**MATERIAL FOR THIS EXERCISE**.
◇ ◇ ◇ ◇ ◇ ◇ ◇

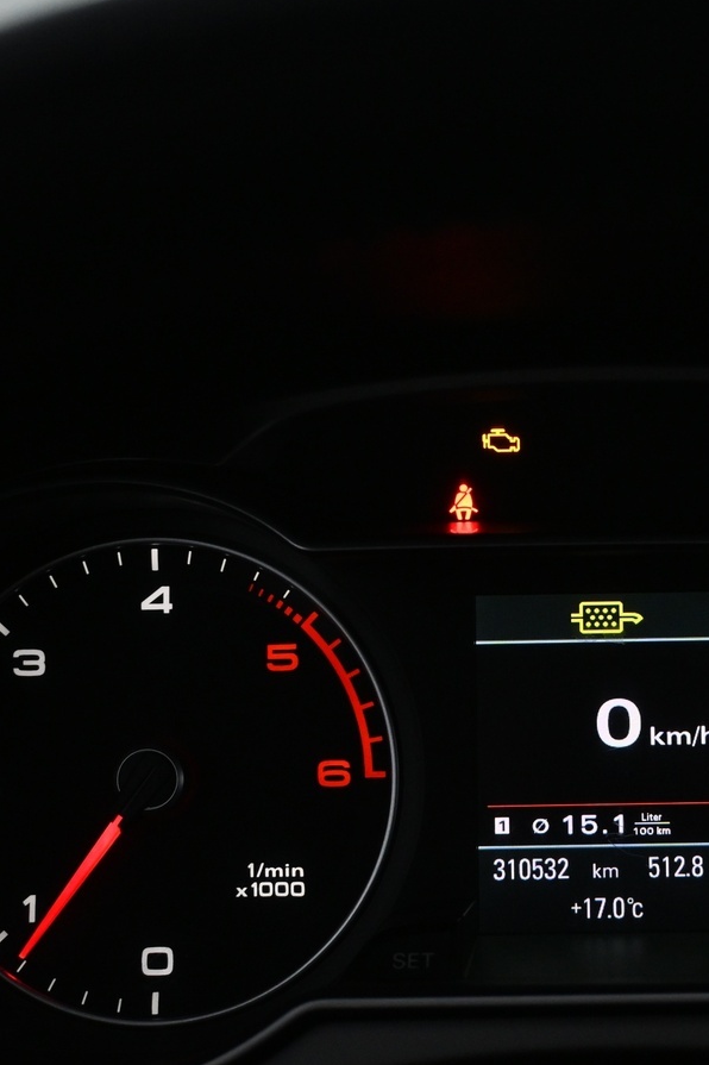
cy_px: 607
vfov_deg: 29.7
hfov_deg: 19.7
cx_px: 601
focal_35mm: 68
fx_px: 2007
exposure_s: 1/125
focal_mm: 25
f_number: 4.2
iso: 1400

◇ ◇ ◇ ◇ ◇ ◇ ◇

**WHAT THE EXERCISE ASKS**.
You are asked to reproduce each line above exactly, but to exclude the pictures.

**WRITTEN REPLY**.
cy_px: 607
vfov_deg: 29.7
hfov_deg: 19.7
cx_px: 601
focal_35mm: 68
fx_px: 2007
exposure_s: 1/125
focal_mm: 25
f_number: 4.2
iso: 1400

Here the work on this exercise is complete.